Back at the Ranch

The Lodge at Spruce Creek





Just as the seasons change, so do the activities on the Spruce Creek Ranch located on the Western Slope of Colorado, and outside of a small town named Rifle.

Depending on the time of year of your visit, you are welcome to join in on the ranch work and the heritage of this land.  We feel it is important to share our history so that we can continue to use the land for what it was suited for, ranching.

December through April we are feeding the herd of Black Angus cows as they give birth to a new generation.  It is always exciting to wake up and find a new, gangly, pitch-black calf, bawling for it’s mama and perhaps wondering why it all of a sudden is so cold outside.  If you want to start out your morning in the brisk Colorado air, learning how to buck bales and feed the hungry mouths…we can do that.

As soon as the snow starts melting up high, the ever precious water rights of the ranchers start to come into play, and irrigating season starts.  If you are curious we have extra muckin’ boots, and you can learn the art of irrigating (i.e. getting water to run uphill). It is great exercise and combine the oneness that you feel with the land, and the challenge of hitting all of the dry spots actually makes irrigating quite rewarding. Cattle drives are common in the late spring as the ranchers need to get their cattle off of the hay ground and up on the BLM leases so that the cows have plenty of high mountain feed, and the ranchers have time to raise the next crop.

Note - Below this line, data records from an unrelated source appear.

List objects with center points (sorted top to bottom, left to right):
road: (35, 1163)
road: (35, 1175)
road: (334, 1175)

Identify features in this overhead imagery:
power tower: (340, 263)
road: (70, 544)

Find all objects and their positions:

Then as soon as the alfalfa reaches its ripeness, it is time to roll out the swather, baler, and stack wagon and start putting up hay. If you care to learn what each of these pieces of equipment do…we will be happy to show you.  When all three of them are working together it is like watching (and listening) to a real western symphony in action.  Summer is a great time on the Ranch. The days are long and the nights cool off so that you can enjoy the Colorado outdoors and appreciate and reminisce on how you spent the day.

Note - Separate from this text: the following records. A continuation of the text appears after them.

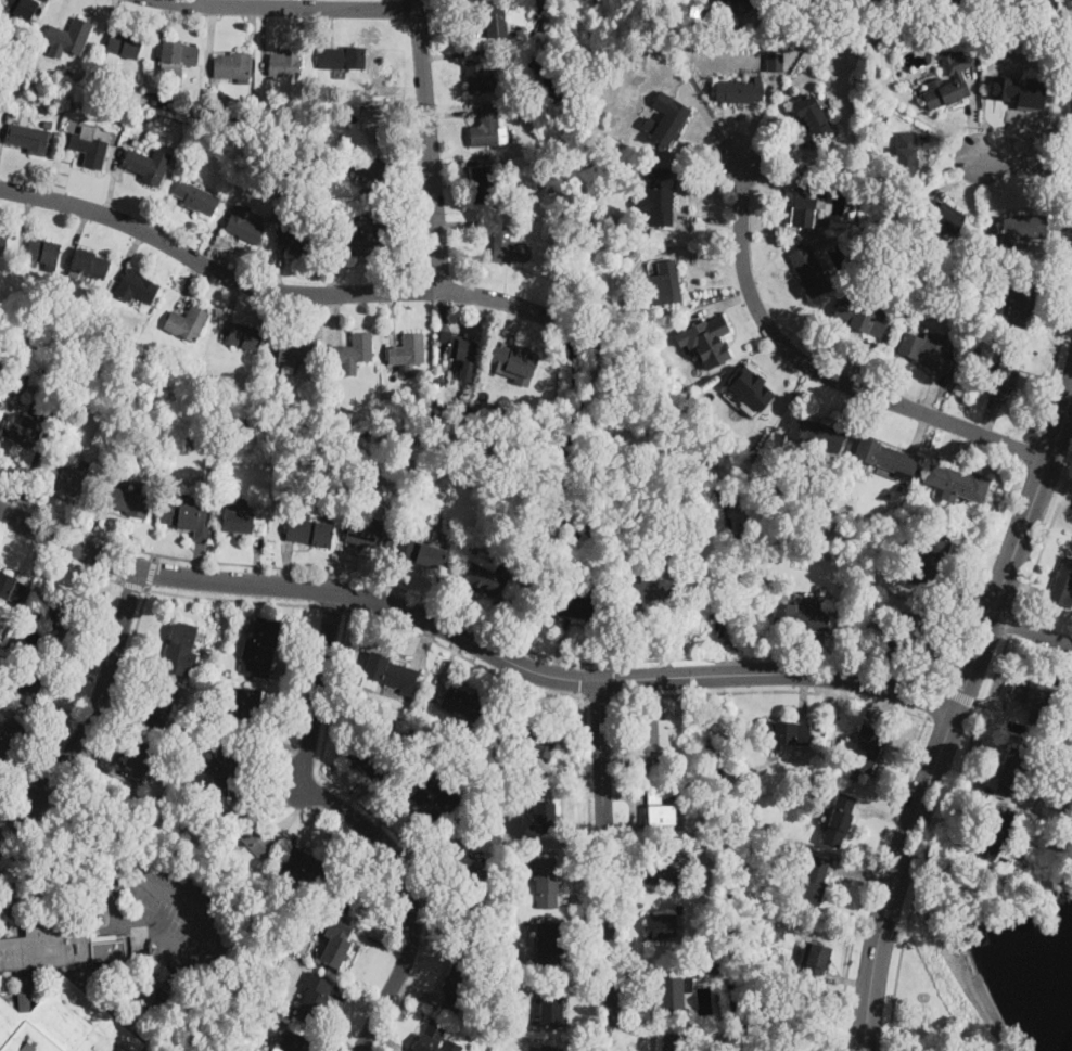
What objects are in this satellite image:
building: (660, 0)
road: (197, 1)
building: (905, 1)
road: (252, 2)
building: (1029, 2)
building: (750, 3)
road: (293, 5)
building: (18, 8)
building: (998, 8)
road: (60, 11)
road: (39, 12)
building: (491, 19)
road: (109, 24)
road: (328, 26)
building: (1007, 29)
road: (162, 30)
building: (595, 32)
road: (451, 36)
building: (779, 36)
building: (68, 37)
road: (209, 37)
building: (983, 38)
road: (263, 40)
building: (121, 47)
building: (624, 49)
building: (642, 49)
road: (451, 54)
building: (341, 58)
building: (176, 61)
building: (285, 63)
building: (775, 63)
building: (232, 66)
building: (69, 73)
building: (478, 74)
building: (948, 82)
building: (740, 91)
building: (1022, 94)
building: (154, 98)
building: (220, 103)
road: (407, 110)
building: (5, 112)
road: (971, 112)
road: (451, 114)
road: (759, 116)
building: (813, 119)
building: (47, 123)
building: (376, 124)
building: (670, 124)
road: (712, 126)
building: (486, 129)
road: (992, 129)
road: (2, 131)
building: (295, 132)
building: (29, 139)
building: (137, 143)
road: (428, 145)
building: (88, 148)
road: (952, 148)
road: (773, 153)
building: (905, 157)
road: (464, 158)
building: (540, 160)
road: (1026, 161)
building: (313, 163)
road: (410, 163)
road: (68, 164)
building: (148, 165)
road: (113, 178)
building: (373, 178)
road: (762, 179)
road: (959, 181)
building: (483, 185)
building: (661, 196)
building: (196, 197)
building: (806, 199)
building: (368, 212)
road: (406, 216)
building: (944, 216)
road: (165, 218)
road: (709, 220)
road: (22, 223)
road: (1061, 224)
building: (244, 226)
road: (467, 227)
building: (1024, 227)
building: (326, 233)
road: (78, 236)
building: (296, 239)
road: (213, 241)
building: (373, 241)
building: (2, 242)
building: (509, 248)
building: (43, 252)
road: (129, 253)
road: (697, 254)
building: (90, 263)
road: (279, 268)
road: (766, 268)
building: (808, 272)
building: (665, 283)
road: (190, 286)
building: (136, 287)
road: (266, 287)
road: (1056, 292)
road: (725, 303)
building: (1022, 304)
road: (230, 309)
building: (58, 313)
road: (337, 316)
road: (390, 318)
building: (862, 318)
road: (441, 319)
road: (511, 320)
road: (279, 322)
building: (187, 323)
building: (245, 337)
building: (708, 339)
road: (1058, 347)
building: (356, 349)
building: (295, 350)
building: (408, 350)
building: (462, 350)
building: (927, 350)
building: (122, 355)
building: (513, 359)
building: (131, 361)
road: (864, 361)
road: (818, 372)
building: (1003, 375)
building: (423, 382)
road: (779, 383)
building: (750, 386)
road: (932, 394)
building: (250, 406)
road: (847, 407)
building: (460, 411)
building: (74, 417)
road: (990, 418)
building: (191, 430)
road: (919, 431)
building: (22, 432)
building: (816, 435)
road: (946, 442)
road: (1026, 450)
building: (885, 458)
road: (1057, 473)
building: (336, 477)
building: (69, 481)
building: (957, 484)
road: (18, 492)
building: (128, 501)
road: (41, 507)
building: (188, 516)
building: (244, 522)
road: (92, 524)
building: (309, 532)
building: (370, 534)
road: (1043, 540)
road: (31, 554)
building: (431, 556)
road: (155, 558)
road: (59, 560)
road: (199, 560)
road: (257, 560)
building: (929, 562)
road: (286, 564)
road: (151, 573)
road: (375, 574)
road: (979, 574)
building: (481, 576)
road: (401, 582)
building: (1063, 584)
road: (1024, 586)
road: (134, 587)
building: (12, 588)
road: (147, 588)
building: (642, 589)
road: (967, 595)
building: (522, 600)
building: (581, 606)
road: (335, 608)
road: (140, 610)
building: (801, 615)
road: (466, 618)
road: (482, 621)
building: (64, 623)
road: (1012, 624)
road: (1032, 629)
building: (908, 633)
road: (666, 636)
road: (471, 639)
road: (422, 640)
road: (560, 648)
building: (182, 649)
building: (261, 649)
road: (88, 652)
road: (141, 654)
road: (820, 655)
road: (466, 658)
road: (1059, 662)
road: (445, 669)
road: (894, 671)
building: (387, 674)
road: (297, 680)
building: (28, 685)
road: (771, 691)
building: (215, 693)
road: (957, 694)
road: (657, 696)
road: (805, 696)
road: (598, 699)
road: (932, 700)
building: (1034, 700)
building: (464, 703)
road: (978, 705)
road: (881, 707)
building: (160, 709)
building: (247, 710)
road: (94, 713)
road: (120, 713)
road: (61, 715)
road: (951, 715)
building: (1070, 723)
building: (785, 733)
building: (10, 735)
building: (657, 736)
building: (413, 737)
building: (420, 737)
building: (523, 738)
building: (1044, 739)
road: (280, 745)
building: (864, 750)
building: (370, 755)
road: (102, 760)
building: (144, 760)
building: (177, 761)
building: (225, 769)
road: (963, 771)
building: (1016, 772)
road: (23, 776)
road: (562, 776)
road: (270, 787)
road: (352, 791)
road: (566, 794)
road: (622, 796)
road: (56, 797)
building: (429, 797)
building: (173, 805)
building: (750, 806)
road: (292, 811)
building: (661, 812)
road: (389, 813)
road: (885, 814)
building: (544, 816)
road: (359, 819)
road: (314, 821)
building: (840, 821)
road: (385, 825)
road: (31, 826)
road: (633, 827)
building: (247, 832)
building: (996, 832)
road: (943, 835)
road: (933, 838)
road: (100, 843)
road: (5, 847)
road: (421, 854)
building: (461, 860)
building: (306, 865)
road: (604, 865)
building: (664, 870)
road: (589, 875)
building: (1028, 875)
road: (863, 876)
road: (868, 879)
building: (814, 880)
building: (545, 882)
road: (6, 886)
road: (639, 887)
road: (13, 890)
road: (582, 895)
road: (435, 901)
building: (301, 904)
building: (678, 908)
road: (935, 912)
road: (567, 918)
building: (469, 921)
road: (218, 923)
building: (664, 927)
road: (8, 929)
road: (637, 931)
building: (337, 941)
road: (383, 942)
building: (548, 946)
park: (991, 954)
building: (816, 958)
building: (715, 965)
road: (651, 968)
building: (173, 978)
road: (848, 980)
building: (512, 983)
building: (457, 988)
dam: (978, 988)
road: (585, 990)
road: (418, 992)
building: (57, 993)
building: (674, 996)
building: (313, 998)
road: (354, 1003)
building: (550, 1004)
road: (977, 1006)
building: (264, 1020)
building: (434, 1039)
road: (387, 1041)
building: (295, 1042)
building: (674, 1042)
building: (550, 1048)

The cows come home in the Fall, when the nights get too crisp up on the mountain, or when the first snow falls.  It is a enigma to most how the cows after grazing several thousand public acres of land, decide to come home, and find their way back to the barn just like homing pigeons (except much, much bigger).  They know when it is time to come home.  Fall pasture is a luxury and sometimes hard to come by, so we are lucky to have so many hillsides that the cattle can graze around the Lodge.  Not to mention they are fun to watch as they continually move and graze.  Usually before we are ready, the cold nights turn into cold days and the Winter is upon us again.  Thus the feeding and bucking bales cycle starts over and we anxiously start awaiting the arrival of the new baby black angus calves.